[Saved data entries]
- - - - - - -

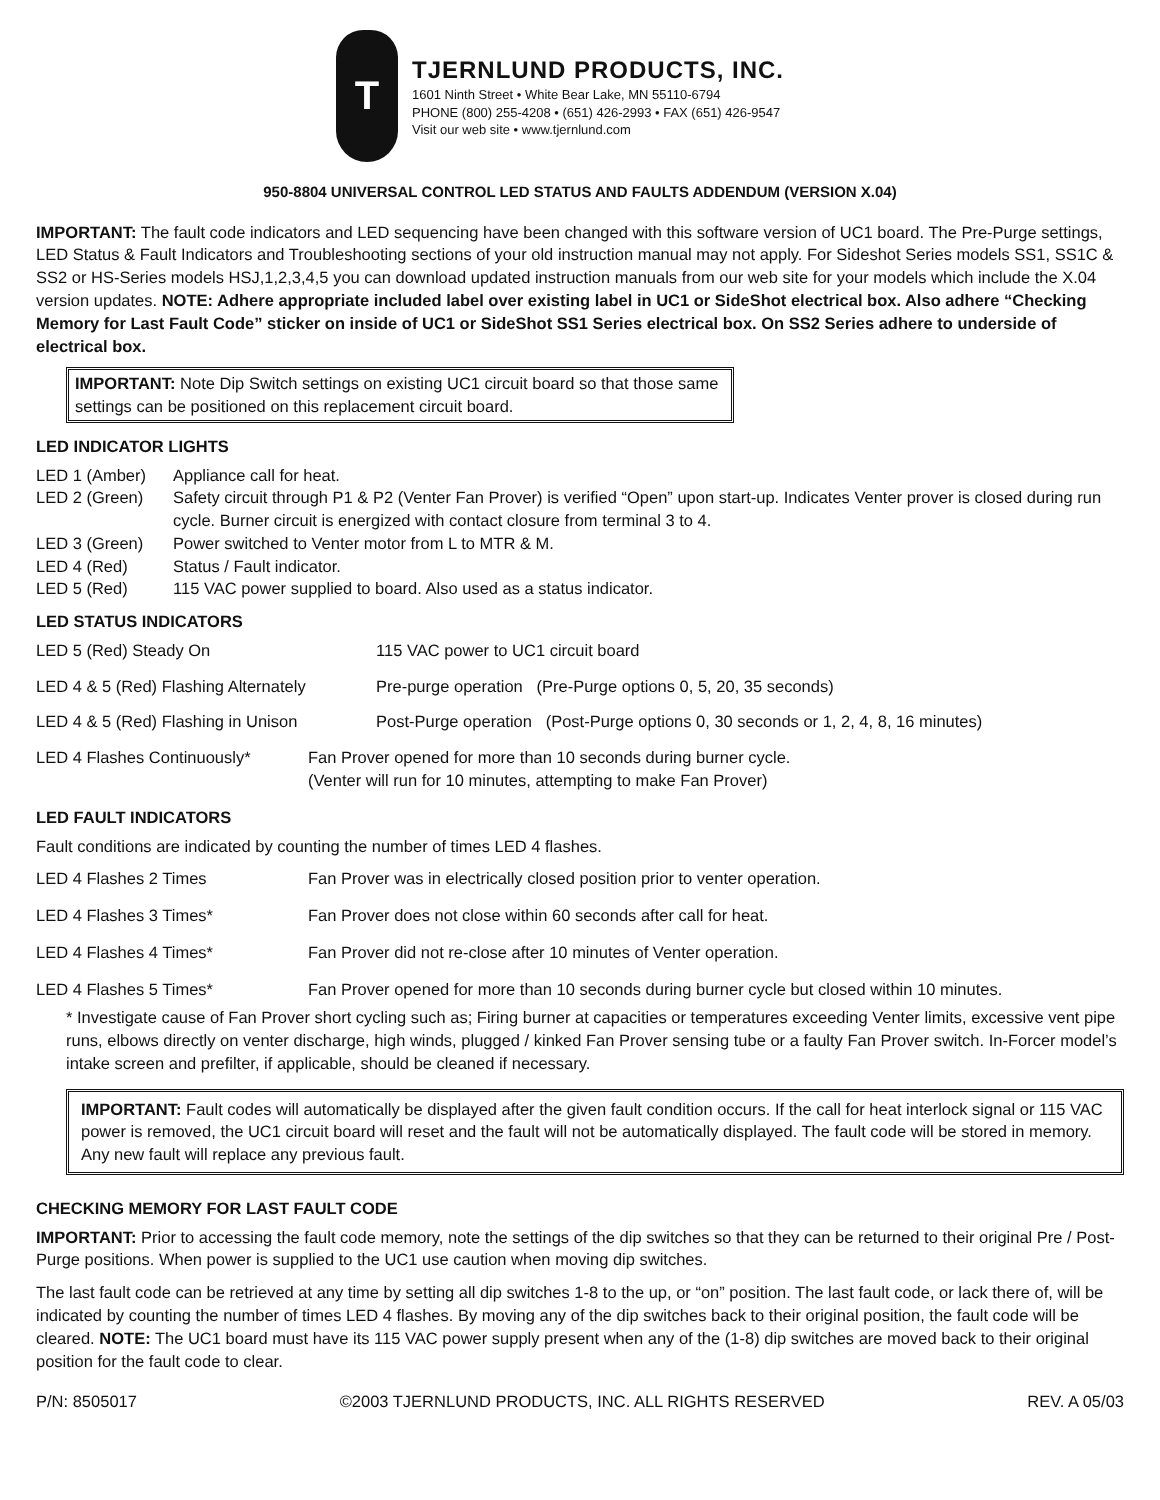T
TJERNLUND PRODUCTS, INC.
1601 Ninth Street • White Bear Lake, MN 55110-6794
PHONE (800) 255-4208 • (651) 426-2993 • FAX (651) 426-9547
Visit our web site • www.tjernlund.com
950-8804 UNIVERSAL CONTROL LED STATUS AND FAULTS ADDENDUM (VERSION X.04)
IMPORTANT: The fault code indicators and LED sequencing have been changed with this software version of UC1 board. The Pre-Purge settings, LED Status & Fault Indicators and Troubleshooting sections of your old instruction manual may not apply. For Sideshot Series models SS1, SS1C & SS2 or HS-Series models HSJ,1,2,3,4,5 you can download updated instruction manuals from our web site for your models which include the X.04 version updates. NOTE: Adhere appropriate included label over existing label in UC1 or SideShot electrical box. Also adhere “Checking Memory for Last Fault Code” sticker on inside of UC1 or SideShot SS1 Series electrical box. On SS2 Series adhere to underside of electrical box.
IMPORTANT: Note Dip Switch settings on existing UC1 circuit board so that those same settings can be positioned on this replacement circuit board.
LED INDICATOR LIGHTS
LED 1 (Amber) Appliance call for heat.
LED 2 (Green) Safety circuit through P1 & P2 (Venter Fan Prover) is verified “Open” upon start-up. Indicates Venter prover is closed during run cycle. Burner circuit is energized with contact closure from terminal 3 to 4.
LED 3 (Green) Power switched to Venter motor from L to MTR & M.
LED 4 (Red) Status / Fault indicator.
LED 5 (Red) 115 VAC power supplied to board. Also used as a status indicator.
LED STATUS INDICATORS
LED 5 (Red) Steady On 115 VAC power to UC1 circuit board
LED 4 & 5 (Red) Flashing Alternately Pre-purge operation (Pre-Purge options 0, 5, 20, 35 seconds)
LED 4 & 5 (Red) Flashing in Unison Post-Purge operation (Post-Purge options 0, 30 seconds or 1, 2, 4, 8, 16 minutes)
LED 4 Flashes Continuously* Fan Prover opened for more than 10 seconds during burner cycle.
(Venter will run for 10 minutes, attempting to make Fan Prover)
LED FAULT INDICATORS
Fault conditions are indicated by counting the number of times LED 4 flashes.
LED 4 Flashes 2 Times Fan Prover was in electrically closed position prior to venter operation.
LED 4 Flashes 3 Times* Fan Prover does not close within 60 seconds after call for heat.
LED 4 Flashes 4 Times* Fan Prover did not re-close after 10 minutes of Venter operation.
LED 4 Flashes 5 Times* Fan Prover opened for more than 10 seconds during burner cycle but closed within 10 minutes.
* Investigate cause of Fan Prover short cycling such as; Firing burner at capacities or temperatures exceeding Venter limits, excessive vent pipe runs, elbows directly on venter discharge, high winds, plugged / kinked Fan Prover sensing tube or a faulty Fan Prover switch. In-Forcer model’s intake screen and prefilter, if applicable, should be cleaned if necessary.
IMPORTANT: Fault codes will automatically be displayed after the given fault condition occurs. If the call for heat interlock signal or 115 VAC power is removed, the UC1 circuit board will reset and the fault will not be automatically displayed. The fault code will be stored in memory. Any new fault will replace any previous fault.
CHECKING MEMORY FOR LAST FAULT CODE
IMPORTANT: Prior to accessing the fault code memory, note the settings of the dip switches so that they can be returned to their original Pre / Post-Purge positions. When power is supplied to the UC1 use caution when moving dip switches.
The last fault code can be retrieved at any time by setting all dip switches 1-8 to the up, or “on” position. The last fault code, or lack there of, will be indicated by counting the number of times LED 4 flashes. By moving any of the dip switches back to their original position, the fault code will be cleared. NOTE: The UC1 board must have its 115 VAC power supply present when any of the (1-8) dip switches are moved back to their original position for the fault code to clear.
P/N: 8505017 ©2003 TJERNLUND PRODUCTS, INC. ALL RIGHTS RESERVED REV. A 05/03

- - - - - - -

_Exercise details_. Find the string "Green" in the entries above and return each line that holds it.

_Problem solution_.
LED 2 (Green) Safety circuit through P1 & P2 (Venter Fan Prover) is verified “Open” upon start-up. Indicates Venter prover is closed during run cycle. Burner circuit is energized with contact closure from terminal 3 to 4.
LED 3 (Green) Power switched to Venter motor from L to MTR & M.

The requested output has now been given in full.